**Assignment:** Set out every line of text in the records below as a numbered list, skipping any blank lines. Leave the pictures out of your answer.

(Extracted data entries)
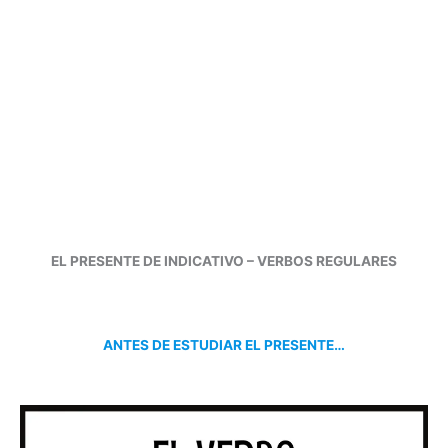
EL PRESENTE DE INDICATIVO – VERBOS REGULARES
ANTES DE ESTUDIAR EL PRESENTE…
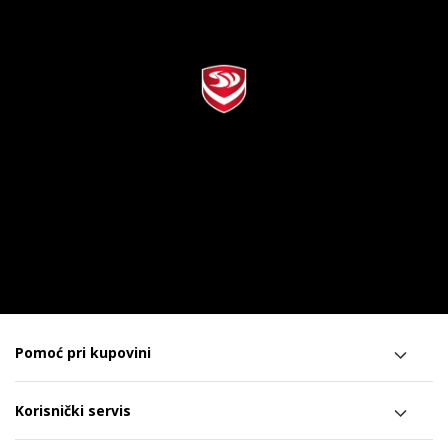
Pomoć pri kupovini
Korisnički servis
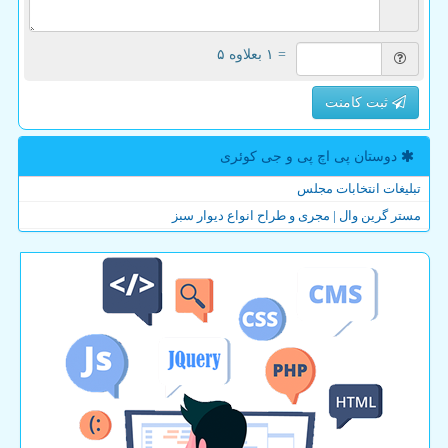
= ۱ بعلاوه ۵
ثبت کامنت
دوستان پی اچ پی و جی كوئری
تبلیغات انتخابات مجلس
مستر گرین وال | مجری و طراح انواع دیوار سبز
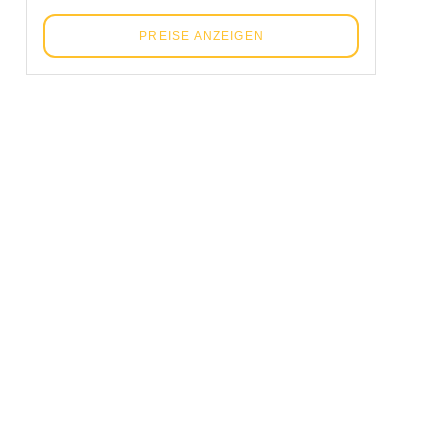
PREISE ANZEIGEN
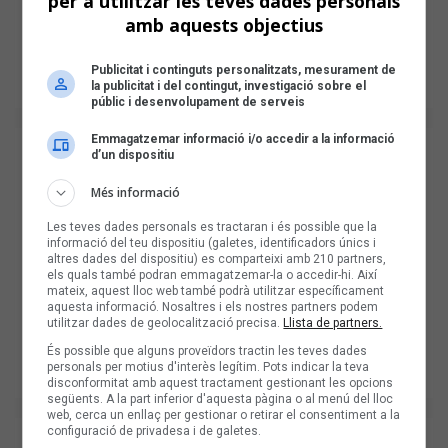
per a utilitzar les teves dades personals
amb aquests objectius
Publicitat i continguts personalitzats, mesurament de
la publicitat i del contingut, investigació sobre el
públic i desenvolupament de serveis
Emmagatzemar informació i/o accedir a la informació
d’un dispositiu
Més informació
Les teves dades personals es tractaran i és possible que la
informació del teu dispositiu (galetes, identificadors únics i
altres dades del dispositiu) es comparteixi amb 210 partners,
els quals també podran emmagatzemar-la o accedir-hi. Així
mateix, aquest lloc web també podrà utilitzar específicament
aquesta informació. Nosaltres i els nostres partners podem
utilitzar dades de geolocalització precisa.
Llista de partners.
És possible que alguns proveïdors tractin les teves dades
personals per motius d'interès legítim. Pots indicar la teva
disconformitat amb aquest tractament gestionant les opcions
següents. A la part inferior d'aquesta pàgina o al menú del lloc
web, cerca un enllaç per gestionar o retirar el consentiment a la
configuració de privadesa i de galetes.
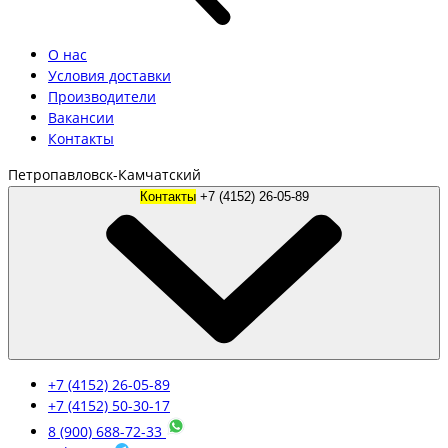
О нас
Условия доставки
Производители
Вакансии
Контакты
Петропавловск-Камчатский
Контакты
+7 (4152) 26-05-89
+7 (4152) 26-05-89
+7 (4152) 50-30-17
8 (900) 688-72-33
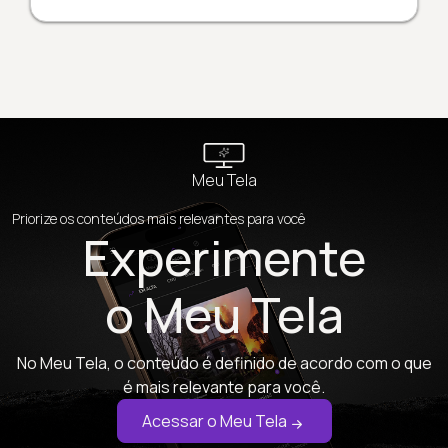
Meu Tela
Priorize os conteúdos mais relevantes para você
Experimente
o Meu Tela
No Meu Tela, o conteúdo é definido de acordo com o que
é mais relevante para você.
Acessar o Meu Tela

**Response to this task:**
1. EL PRESENTE DE INDICATIVO – VERBOS REGULARES
2. ANTES DE ESTUDIAR EL PRESENTE…
3. Pomoć pri kupovini
4. Korisnički servis
5. = ۱ بعلاوه ۵
6. ثبت کامنت
7. دوستان پی اچ پی و جی كوئری
8. تبلیغات انتخابات مجلس
9. مستر گرین وال | مجری و طراح انواع دیوار سبز
10. PREISE ANZEIGEN
11. per a utilitzar les teves dades personals
12. amb aquests objectius
13. Publicitat i continguts personalitzats, mesurament de
14. la publicitat i del contingut, investigació sobre el
15. públic i desenvolupament de serveis
16. Emmagatzemar informació i/o accedir a la informació
17. d’un dispositiu
18. Més informació
19. Les teves dades personals es tractaran i és possible que la
20. informació del teu dispositiu (galetes, identificadors únics i
21. altres dades del dispositiu) es comparteixi amb 210 partners,
22. els quals també podran emmagatzemar-la o accedir-hi. Així
23. mateix, aquest lloc web també podrà utilitzar específicament
24. aquesta informació. Nosaltres i els nostres partners podem
25. utilitzar dades de geolocalització precisa.
26. Llista de partners.
27. És possible que alguns proveïdors tractin les teves dades
28. personals per motius d'interès legítim. Pots indicar la teva
29. disconformitat amb aquest tractament gestionant les opcions
30. següents. A la part inferior d'aquesta pàgina o al menú del lloc
31. web, cerca un enllaç per gestionar o retirar el consentiment a la
32. configuració de privadesa i de galetes.
33. О нас
34. Условия доставки
35. Производители
36. Вакансии
37. Контакты
38. Петропавловск-Камчатский
39. Контакты
40. +7 (4152) 26-05-89
41. +7 (4152) 26-05-89
42. +7 (4152) 50-30-17
43. 8 (900) 688-72-33
44. Meu Tela
45. Priorize os conteúdos mais relevantes para você
46. Experimente
47. o Meu Tela
48. No Meu Tela, o conteúdo é definido de acordo com o que
49. é mais relevante para você.
50. Acessar o Meu Tela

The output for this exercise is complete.